# Lupo and Bell&Howell, any good?



## justin compton (May 4, 2009)

Hi,
I'm looking to set up a darkroom so i can print 35mm to 6x7. i found on ebay someone selling a Lupo F1 reflex enlarger with a Bell&Howell Proskar Anamorphic 16 lens. Sounds pretty fancy but i've never heard of it. Any one know anything about it?
Thanks
Justin


----------



## Torus34 (May 5, 2009)

No Lupo on eBay.  11:17AM EDT, 5/5/09.


----------



## justin compton (May 6, 2009)

thanks for responding, there is a lupo, its under darkroom/photographic equiptment in australia, it's got a day left on it, don't think they're willing to post it anyway, i'll just keep holding out till something turns up locally
cheers


----------



## Dwig (May 7, 2009)

justin compton said:


> ...a Lupo F1 reflex enlarger with a Bell&Howell Proskar Anamorphic 16 lens...
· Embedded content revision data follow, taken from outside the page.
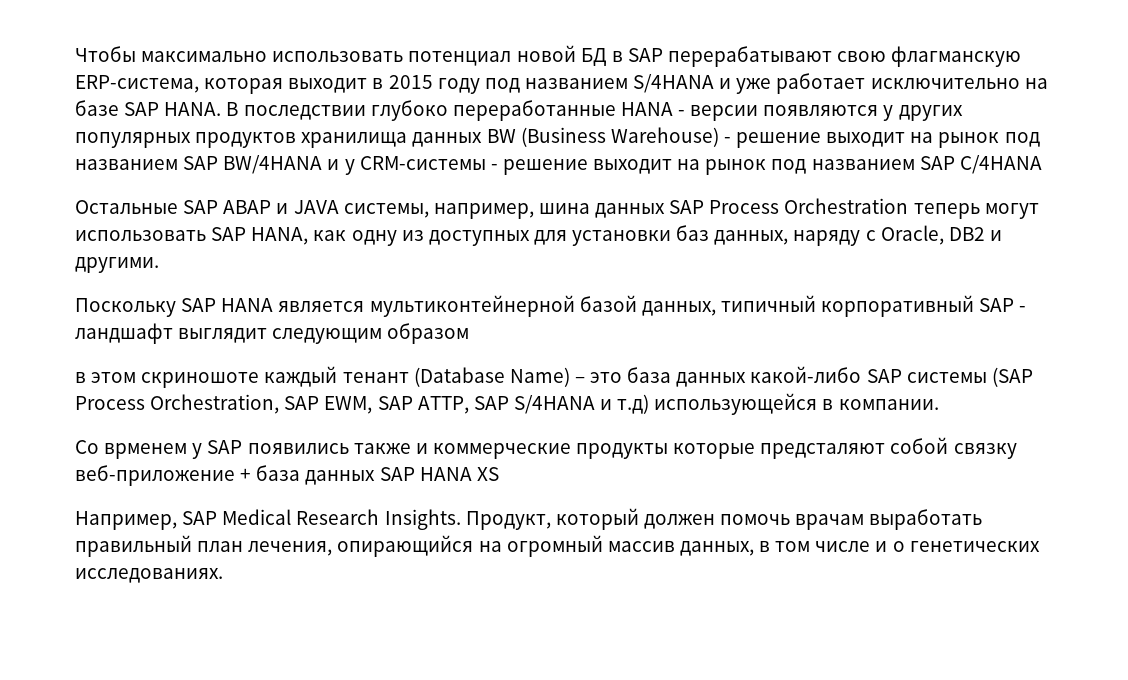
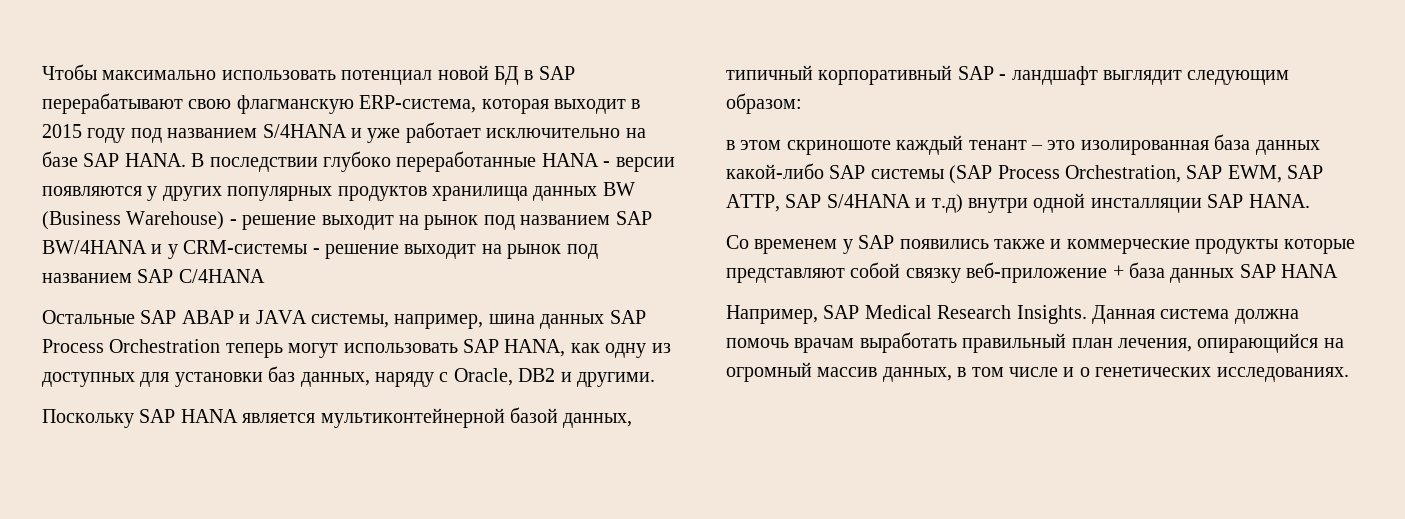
[387,323,470,344] образом -> [726,93,802,114] образом:
[413,367,570,387] (Database Name) -> (1027, 145) none
(623, 377) none -> [1080,140,1209,155] изолированная
[654,393,939,415] использующейся в компании. -> [968,193,1310,213] внутри одной инсталляции SAP HANA.
[104,443,188,459] врменем -> [754,239,838,254] временем
[760,443,886,459] предсталяют -> [726,268,845,283] представляют
[476,467,499,481] XS -> (1339, 271) none
[465,508,715,530] Продукт, который должен -> [1092,305,1299,324] Данная система должна

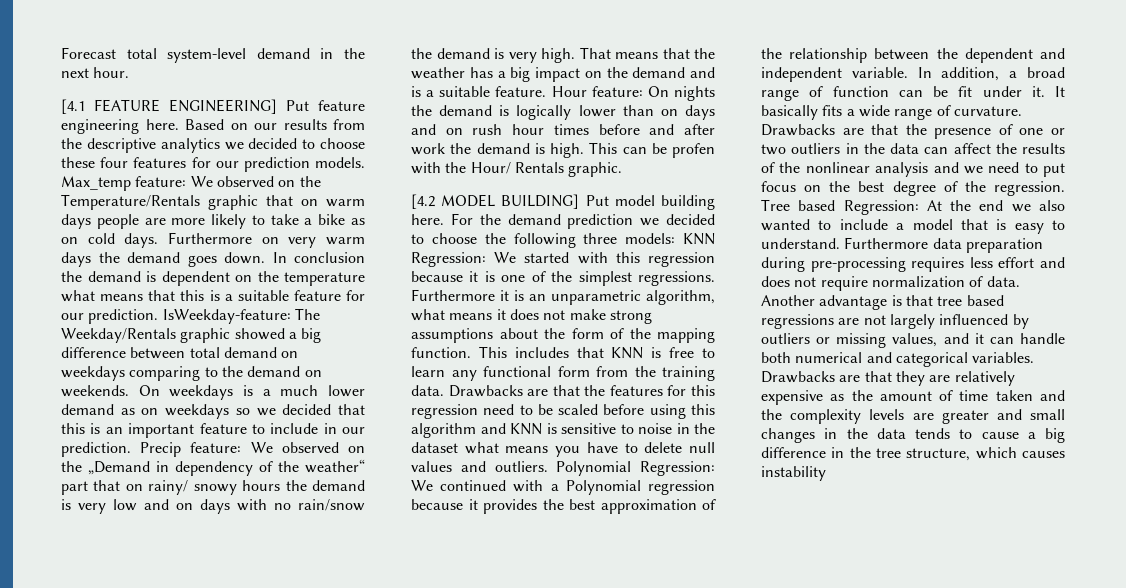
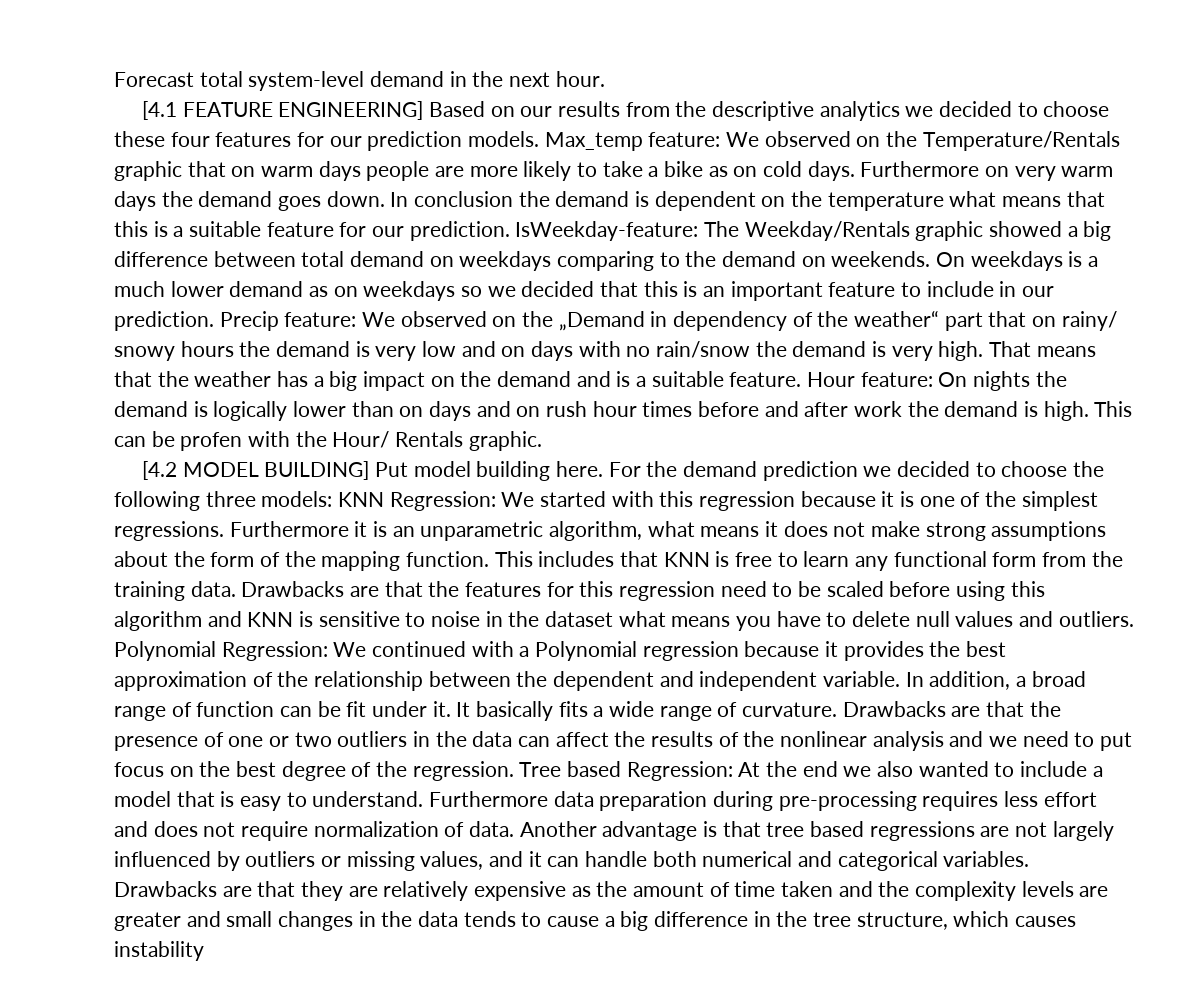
[286,100,365,111] [61,119,179,134] Put feature engineering here. -> (424, 110) none

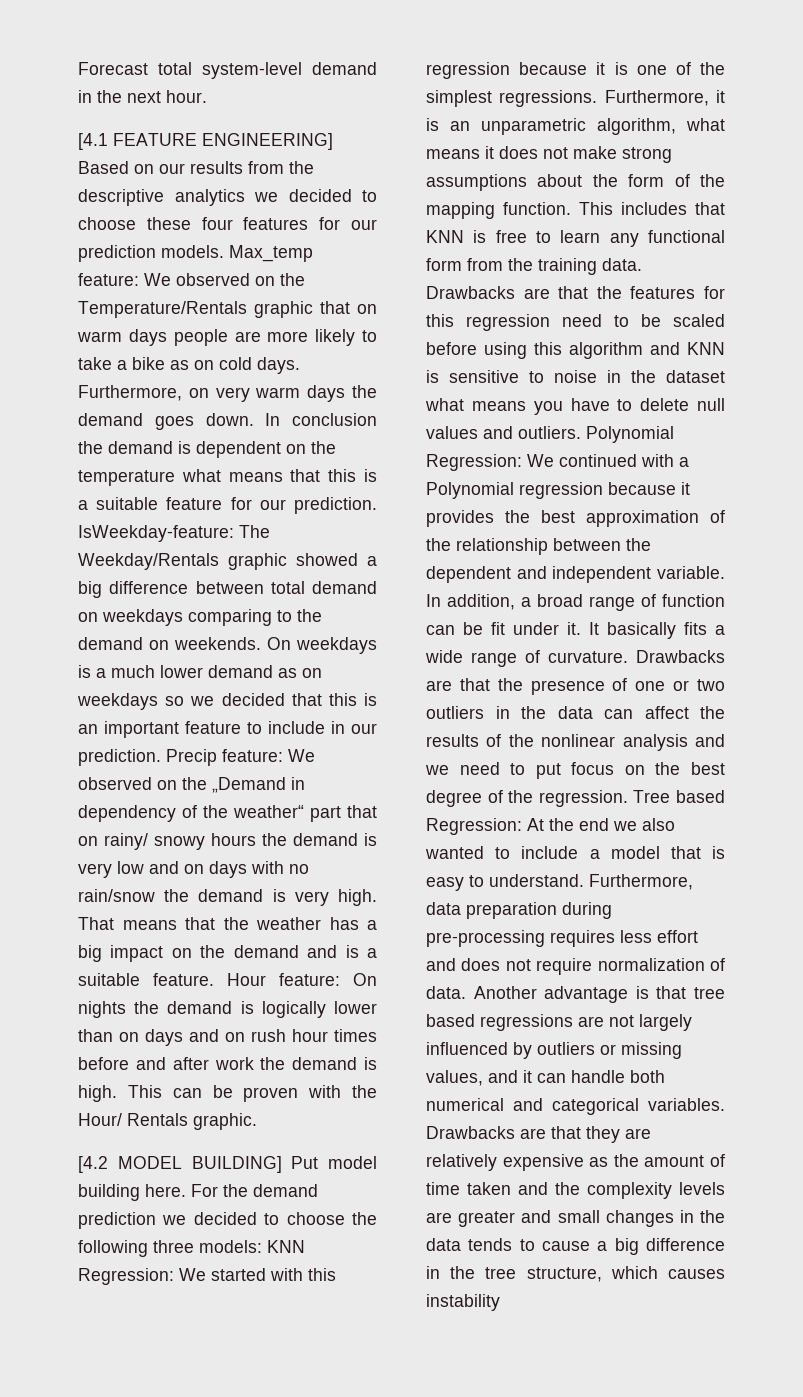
[860,161,980,177] Furthermore -> [78,385,182,401] Furthermore,
[180,432,243,451] profen -> [243,1087,299,1102] proven
[229,521,349,537] Furthermore -> [604,90,709,106] Furthermore,
[429,791,549,807] Furthermore -> [589,874,693,890] Furthermore,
The Bell & Howell lens is billed as an "anamorphic". Such a lens would be absolutely useless for enlarging conventional 35mm and 120 film. This type of lens is used in the making or showing of wide screen movies where the wide aspect ratio image is compresses horizontally, but not vertically, by the anamorphic camera lens to fit the nearly square standard sized film gate. A complementary anamorphic projection lens is use to stretch the compessed image during projection.

Googling around I found a picture of a Lupo F1 on a Belgian site. It looks like a close of the Durst enlargers of the late '60s and '70s. I could see anything that spec'd the film sizes supported but it look small and lightweight implying 35mm only.


----------